DVで離婚する際に証拠がいつ必要となるのか

離婚届

DVによる離婚をしたくても、相手が応じてくれないことがよくあります。DVをするタイプの人は、執着心が強くて、配偶者を手放したくないと考えるからです。配偶者を所有物のように考えていて、離婚の申し出を受けてもなかなか認めません。また、離婚をすることで、自分がDVをしていると周りに知られてしまうことを恐れているケースもあります。評価が下がってしまい、社会的な立場に影響することを気にするのです。

離婚調停や離婚裁判で証拠が求められる

双方が納得しなければ離婚することができません。話し合いで離婚ができなかった場合には、離婚調停に進みます。家庭裁判所による調停によって離婚できる制度が離婚調停です。

このときには、離婚をしたい理由を家庭裁判所に伝えます。そのときに、自分がDVを受けていることを伝えて、証拠を提出すれば、離婚を認めてもらえる可能性が高いです。

もし、調停によって離婚できなかったときには、離婚裁判の申立てをします。調停と同じように裁判所が離婚できるかどうかの判断をしてくれるのが離婚裁判です。このときにも、DVを受けていた事実を証拠として提示すれば、それを考慮に入れて離婚について判断を下してくれます。

証拠がない場合は

DVの被害を受けても証拠がないというケースがあります。この場合は、もう一度、証拠がないか確認してみましょう。友人などにDVに関して愚痴をこぼしたといったことでも証拠になる可能性があります。また、まったく証拠がなくても、本人の供述によってDVが認められるケースもあります。証拠がないと諦めるのではなく、離婚のための行動に出ましょう。

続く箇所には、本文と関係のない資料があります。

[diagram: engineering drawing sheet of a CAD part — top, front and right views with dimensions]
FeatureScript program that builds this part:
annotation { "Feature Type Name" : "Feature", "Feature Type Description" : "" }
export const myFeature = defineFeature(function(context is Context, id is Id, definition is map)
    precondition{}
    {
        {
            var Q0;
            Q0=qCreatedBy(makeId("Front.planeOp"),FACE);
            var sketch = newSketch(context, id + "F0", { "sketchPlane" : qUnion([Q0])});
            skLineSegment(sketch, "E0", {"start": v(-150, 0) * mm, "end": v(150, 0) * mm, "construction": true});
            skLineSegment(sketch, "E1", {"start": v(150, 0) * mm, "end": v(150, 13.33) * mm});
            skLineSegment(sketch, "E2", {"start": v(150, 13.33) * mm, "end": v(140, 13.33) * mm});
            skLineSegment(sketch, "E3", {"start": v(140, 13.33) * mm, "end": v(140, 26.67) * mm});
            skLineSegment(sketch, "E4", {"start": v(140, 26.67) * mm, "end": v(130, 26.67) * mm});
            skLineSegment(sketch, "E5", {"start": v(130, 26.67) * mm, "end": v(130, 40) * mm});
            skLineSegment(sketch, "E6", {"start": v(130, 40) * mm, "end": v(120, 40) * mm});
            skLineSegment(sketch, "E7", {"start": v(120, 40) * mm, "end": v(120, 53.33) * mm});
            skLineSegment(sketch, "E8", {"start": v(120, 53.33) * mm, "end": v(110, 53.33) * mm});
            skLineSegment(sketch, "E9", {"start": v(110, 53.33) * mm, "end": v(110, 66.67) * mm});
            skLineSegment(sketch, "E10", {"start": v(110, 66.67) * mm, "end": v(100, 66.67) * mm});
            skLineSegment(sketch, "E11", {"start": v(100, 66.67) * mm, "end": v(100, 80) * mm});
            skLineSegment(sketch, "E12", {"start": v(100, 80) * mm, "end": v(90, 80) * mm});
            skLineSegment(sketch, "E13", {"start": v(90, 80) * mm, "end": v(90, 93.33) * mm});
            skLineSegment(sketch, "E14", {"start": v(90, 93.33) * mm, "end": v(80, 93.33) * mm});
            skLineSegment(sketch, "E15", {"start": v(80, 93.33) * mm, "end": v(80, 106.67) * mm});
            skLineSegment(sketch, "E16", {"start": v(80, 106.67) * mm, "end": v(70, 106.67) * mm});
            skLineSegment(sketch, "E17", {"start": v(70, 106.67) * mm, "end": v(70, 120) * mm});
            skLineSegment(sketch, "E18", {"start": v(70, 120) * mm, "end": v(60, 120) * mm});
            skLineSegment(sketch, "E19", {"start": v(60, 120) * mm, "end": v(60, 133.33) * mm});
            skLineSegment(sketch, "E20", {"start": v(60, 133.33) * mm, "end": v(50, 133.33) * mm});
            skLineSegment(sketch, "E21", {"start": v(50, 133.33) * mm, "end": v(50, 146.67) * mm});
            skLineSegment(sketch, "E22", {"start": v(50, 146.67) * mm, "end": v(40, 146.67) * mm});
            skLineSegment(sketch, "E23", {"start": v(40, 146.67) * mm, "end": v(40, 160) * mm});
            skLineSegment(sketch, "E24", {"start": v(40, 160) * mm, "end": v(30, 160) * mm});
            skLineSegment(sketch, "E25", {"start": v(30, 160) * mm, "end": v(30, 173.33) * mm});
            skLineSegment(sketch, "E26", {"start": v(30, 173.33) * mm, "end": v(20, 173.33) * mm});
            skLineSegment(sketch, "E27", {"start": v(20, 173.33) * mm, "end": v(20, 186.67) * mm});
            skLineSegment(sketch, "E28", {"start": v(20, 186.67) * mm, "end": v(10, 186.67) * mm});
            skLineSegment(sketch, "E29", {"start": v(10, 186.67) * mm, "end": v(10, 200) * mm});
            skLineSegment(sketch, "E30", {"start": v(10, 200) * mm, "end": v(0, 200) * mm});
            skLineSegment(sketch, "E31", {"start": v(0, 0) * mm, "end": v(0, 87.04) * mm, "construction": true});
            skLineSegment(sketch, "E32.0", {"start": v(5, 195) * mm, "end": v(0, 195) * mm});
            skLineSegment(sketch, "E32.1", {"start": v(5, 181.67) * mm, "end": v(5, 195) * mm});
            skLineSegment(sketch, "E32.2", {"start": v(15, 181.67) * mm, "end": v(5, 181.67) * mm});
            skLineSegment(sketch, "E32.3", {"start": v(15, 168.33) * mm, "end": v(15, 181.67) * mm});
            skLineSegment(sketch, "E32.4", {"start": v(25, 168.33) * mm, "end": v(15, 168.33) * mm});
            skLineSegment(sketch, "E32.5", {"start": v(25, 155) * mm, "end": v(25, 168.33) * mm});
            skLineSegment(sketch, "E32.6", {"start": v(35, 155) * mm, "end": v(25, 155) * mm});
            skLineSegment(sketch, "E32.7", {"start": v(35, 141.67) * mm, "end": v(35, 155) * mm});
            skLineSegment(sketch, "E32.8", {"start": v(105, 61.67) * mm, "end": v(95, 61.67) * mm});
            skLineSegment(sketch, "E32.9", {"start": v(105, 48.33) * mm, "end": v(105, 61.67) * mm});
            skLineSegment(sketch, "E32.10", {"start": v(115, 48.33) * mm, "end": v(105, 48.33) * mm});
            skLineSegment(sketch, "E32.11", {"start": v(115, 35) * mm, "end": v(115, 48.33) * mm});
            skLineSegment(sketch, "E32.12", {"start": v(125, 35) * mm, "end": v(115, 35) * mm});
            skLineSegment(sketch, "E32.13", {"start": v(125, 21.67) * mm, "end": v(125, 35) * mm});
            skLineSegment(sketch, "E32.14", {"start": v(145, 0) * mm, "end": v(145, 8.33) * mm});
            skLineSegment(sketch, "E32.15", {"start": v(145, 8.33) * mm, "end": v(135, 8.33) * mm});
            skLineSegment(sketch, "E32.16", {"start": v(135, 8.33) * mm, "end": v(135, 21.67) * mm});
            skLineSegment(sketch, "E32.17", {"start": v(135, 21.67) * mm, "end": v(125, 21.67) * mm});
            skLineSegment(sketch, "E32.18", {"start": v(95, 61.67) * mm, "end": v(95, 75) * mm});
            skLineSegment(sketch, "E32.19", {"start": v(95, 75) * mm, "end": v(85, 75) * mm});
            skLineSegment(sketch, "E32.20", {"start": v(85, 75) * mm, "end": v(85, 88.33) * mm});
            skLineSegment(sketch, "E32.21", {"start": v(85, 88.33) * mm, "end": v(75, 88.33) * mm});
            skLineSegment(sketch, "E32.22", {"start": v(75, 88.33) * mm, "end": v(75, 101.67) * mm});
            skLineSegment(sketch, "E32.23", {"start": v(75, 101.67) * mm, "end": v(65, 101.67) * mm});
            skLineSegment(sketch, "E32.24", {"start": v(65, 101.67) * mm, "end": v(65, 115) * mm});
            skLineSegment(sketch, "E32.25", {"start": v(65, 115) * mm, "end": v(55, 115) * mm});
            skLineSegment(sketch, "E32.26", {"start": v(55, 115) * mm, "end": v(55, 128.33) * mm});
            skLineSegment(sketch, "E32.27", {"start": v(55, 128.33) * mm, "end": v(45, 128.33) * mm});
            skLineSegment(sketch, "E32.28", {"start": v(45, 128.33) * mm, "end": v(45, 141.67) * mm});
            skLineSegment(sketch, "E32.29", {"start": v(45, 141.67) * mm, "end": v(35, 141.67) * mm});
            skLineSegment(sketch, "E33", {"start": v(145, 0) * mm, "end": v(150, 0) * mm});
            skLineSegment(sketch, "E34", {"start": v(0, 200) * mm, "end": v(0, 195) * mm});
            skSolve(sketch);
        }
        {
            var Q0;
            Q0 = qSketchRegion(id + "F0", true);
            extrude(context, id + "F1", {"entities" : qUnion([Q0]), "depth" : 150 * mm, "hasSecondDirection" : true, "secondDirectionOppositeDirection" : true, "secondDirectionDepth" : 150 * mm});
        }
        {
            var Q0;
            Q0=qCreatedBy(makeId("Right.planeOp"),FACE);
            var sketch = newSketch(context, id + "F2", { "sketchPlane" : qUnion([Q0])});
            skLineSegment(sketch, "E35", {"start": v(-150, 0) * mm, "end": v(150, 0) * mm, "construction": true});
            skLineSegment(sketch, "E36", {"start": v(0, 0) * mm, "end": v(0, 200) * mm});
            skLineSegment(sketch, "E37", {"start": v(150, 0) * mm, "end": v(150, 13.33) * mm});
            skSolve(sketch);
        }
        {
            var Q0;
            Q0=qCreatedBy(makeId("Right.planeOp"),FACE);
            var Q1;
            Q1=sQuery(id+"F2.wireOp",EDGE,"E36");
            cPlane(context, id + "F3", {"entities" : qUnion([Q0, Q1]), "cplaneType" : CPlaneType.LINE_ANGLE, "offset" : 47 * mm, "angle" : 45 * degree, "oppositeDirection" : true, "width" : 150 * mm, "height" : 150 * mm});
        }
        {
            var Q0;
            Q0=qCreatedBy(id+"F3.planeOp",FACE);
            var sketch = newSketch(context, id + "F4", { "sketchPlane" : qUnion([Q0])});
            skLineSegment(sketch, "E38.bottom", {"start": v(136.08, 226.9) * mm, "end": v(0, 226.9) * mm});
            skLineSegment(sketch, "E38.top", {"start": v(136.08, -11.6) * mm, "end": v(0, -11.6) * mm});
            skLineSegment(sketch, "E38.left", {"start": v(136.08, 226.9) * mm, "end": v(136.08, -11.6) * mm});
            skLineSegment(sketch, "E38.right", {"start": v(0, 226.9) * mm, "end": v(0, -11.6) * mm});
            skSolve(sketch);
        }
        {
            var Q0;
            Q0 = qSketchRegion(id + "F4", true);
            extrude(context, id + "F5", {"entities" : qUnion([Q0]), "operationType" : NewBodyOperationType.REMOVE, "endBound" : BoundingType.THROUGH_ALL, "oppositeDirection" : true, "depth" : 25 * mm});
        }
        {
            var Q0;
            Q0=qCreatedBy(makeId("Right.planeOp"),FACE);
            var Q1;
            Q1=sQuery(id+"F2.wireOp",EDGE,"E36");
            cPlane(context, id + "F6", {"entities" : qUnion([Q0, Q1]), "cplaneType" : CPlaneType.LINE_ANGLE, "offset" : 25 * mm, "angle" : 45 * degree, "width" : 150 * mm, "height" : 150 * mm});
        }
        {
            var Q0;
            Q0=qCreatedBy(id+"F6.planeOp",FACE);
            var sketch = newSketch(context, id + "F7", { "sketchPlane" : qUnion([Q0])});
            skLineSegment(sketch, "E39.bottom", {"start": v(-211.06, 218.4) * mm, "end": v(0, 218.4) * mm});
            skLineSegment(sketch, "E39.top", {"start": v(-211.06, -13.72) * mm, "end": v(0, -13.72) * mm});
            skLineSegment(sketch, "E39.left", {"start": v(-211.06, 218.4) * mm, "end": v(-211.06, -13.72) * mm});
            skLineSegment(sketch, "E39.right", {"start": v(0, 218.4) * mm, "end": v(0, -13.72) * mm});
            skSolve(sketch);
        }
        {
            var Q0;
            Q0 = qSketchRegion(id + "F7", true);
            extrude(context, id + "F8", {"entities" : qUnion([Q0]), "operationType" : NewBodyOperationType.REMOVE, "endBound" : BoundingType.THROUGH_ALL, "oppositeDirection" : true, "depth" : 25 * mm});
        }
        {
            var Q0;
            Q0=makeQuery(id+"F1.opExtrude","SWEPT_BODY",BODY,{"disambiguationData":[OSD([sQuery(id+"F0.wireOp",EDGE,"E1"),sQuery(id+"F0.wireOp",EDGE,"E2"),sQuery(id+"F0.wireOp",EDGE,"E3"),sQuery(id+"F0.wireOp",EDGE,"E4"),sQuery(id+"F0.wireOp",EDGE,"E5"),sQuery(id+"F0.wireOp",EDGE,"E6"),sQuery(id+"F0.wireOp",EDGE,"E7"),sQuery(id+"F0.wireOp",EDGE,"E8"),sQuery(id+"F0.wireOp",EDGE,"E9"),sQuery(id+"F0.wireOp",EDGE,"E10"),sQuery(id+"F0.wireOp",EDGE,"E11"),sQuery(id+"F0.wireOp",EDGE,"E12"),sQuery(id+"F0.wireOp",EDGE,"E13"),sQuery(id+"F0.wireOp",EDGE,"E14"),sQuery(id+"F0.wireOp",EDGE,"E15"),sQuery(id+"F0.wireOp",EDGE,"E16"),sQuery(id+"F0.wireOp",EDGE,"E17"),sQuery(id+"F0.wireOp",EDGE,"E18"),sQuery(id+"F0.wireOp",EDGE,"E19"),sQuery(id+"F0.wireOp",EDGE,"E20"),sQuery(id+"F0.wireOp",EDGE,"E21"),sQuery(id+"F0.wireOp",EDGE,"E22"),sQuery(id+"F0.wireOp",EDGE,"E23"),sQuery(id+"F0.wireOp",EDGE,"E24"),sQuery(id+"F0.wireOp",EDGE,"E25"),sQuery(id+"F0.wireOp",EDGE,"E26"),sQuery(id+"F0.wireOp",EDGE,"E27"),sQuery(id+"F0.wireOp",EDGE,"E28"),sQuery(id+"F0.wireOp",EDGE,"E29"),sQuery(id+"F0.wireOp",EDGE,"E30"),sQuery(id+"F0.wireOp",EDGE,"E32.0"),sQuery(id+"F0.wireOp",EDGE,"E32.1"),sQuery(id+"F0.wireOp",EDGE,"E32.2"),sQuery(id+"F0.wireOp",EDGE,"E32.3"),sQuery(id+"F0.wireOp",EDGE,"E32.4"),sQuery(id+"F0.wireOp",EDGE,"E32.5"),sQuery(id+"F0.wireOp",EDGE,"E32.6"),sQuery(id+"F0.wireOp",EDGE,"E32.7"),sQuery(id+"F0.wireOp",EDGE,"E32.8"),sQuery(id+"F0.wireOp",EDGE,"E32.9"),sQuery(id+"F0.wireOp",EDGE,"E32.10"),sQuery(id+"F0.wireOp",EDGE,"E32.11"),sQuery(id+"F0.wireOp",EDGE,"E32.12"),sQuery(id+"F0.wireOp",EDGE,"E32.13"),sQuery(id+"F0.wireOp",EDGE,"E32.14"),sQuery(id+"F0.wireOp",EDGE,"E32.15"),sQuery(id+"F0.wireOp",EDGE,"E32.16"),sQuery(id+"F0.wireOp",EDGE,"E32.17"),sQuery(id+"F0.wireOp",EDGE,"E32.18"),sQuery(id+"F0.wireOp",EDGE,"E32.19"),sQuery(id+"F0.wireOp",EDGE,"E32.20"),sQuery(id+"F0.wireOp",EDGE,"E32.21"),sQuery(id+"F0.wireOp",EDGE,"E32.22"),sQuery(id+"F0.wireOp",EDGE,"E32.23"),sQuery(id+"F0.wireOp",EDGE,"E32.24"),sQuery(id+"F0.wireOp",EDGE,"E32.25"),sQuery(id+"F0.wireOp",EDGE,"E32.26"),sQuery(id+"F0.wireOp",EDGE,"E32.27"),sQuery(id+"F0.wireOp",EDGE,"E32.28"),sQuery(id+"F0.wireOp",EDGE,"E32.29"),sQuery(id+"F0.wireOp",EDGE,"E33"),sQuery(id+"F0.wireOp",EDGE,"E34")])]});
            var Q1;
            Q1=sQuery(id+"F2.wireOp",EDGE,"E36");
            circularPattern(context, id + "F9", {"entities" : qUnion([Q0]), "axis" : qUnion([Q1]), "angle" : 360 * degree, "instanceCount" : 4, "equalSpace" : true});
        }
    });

弁護士に相談することもおすすめです。そうすれば、今からでも証拠を集める方法について提案してもらえるでしょう。証拠がない状態で、調停や裁判に臨んだとして、できるだけこちらに有利に進むように弁護士がサポートしてくれます。探偵に依頼してDVの証拠を集めてもらうということも可能です。

離婚後に危害を加えられそうになったら

DVの加害者と別れることができたとしても安心してはいけません。元配偶者による付きまといを受けるケースは少なくないからです。また、元配偶者から再びDVの被害を受けてしまう可能性もあります。相手にこちらの居場所が知られている場合は、再びあなたのところに訪れることがあります。離婚しても安心せずに用心するべきです。

DV防止法による保護命令の申立てを活用する

DV防止法によって、被害者はさまざまな保護を受けることができます。結婚しているときにDVの被害を受けていたならば、離婚後に暴力を振るわれた場合も、DV防止法の対象となります。

保護命令には下記の5つの種類があります。

  • 被害者への接近禁止命令
  • 被害者への電話など禁止命令
  • 被害者の同居の子への接近禁止命令
  • 被害者の親族などへの接近禁止命令
  • 被害者と共に生活の本拠としている住居からの退去命令

被害者の申立てによって、裁判所が保護命令を発することができます。保護命令に違反するのは犯罪です。元配偶者が保護命令に違反した場合は、警察に通報すればすぐに対処してもらえます。保護命令の違反者に対しては、1年以下の懲役または100万円以下の罰金が処されます。

ストーカー規制法による対応をしてもらう

元配偶者からストーカー行為を受けた場合には、ストーカー規制法で対応してもらうことが可能です。この場合は、警察に通報して、ストーカー行為が判明すれば、加害者への警告や逮捕などが行われます。

まとめ

DVを受けていて離婚したいならば、証拠が必要となります。DVの事実を証明できる証拠を提出できれば、最終的には調停離婚や離婚裁判で配偶者と別れることが可能です。DVを受けている人は、速やかに証拠を集めて、離婚の準備を進めましょう。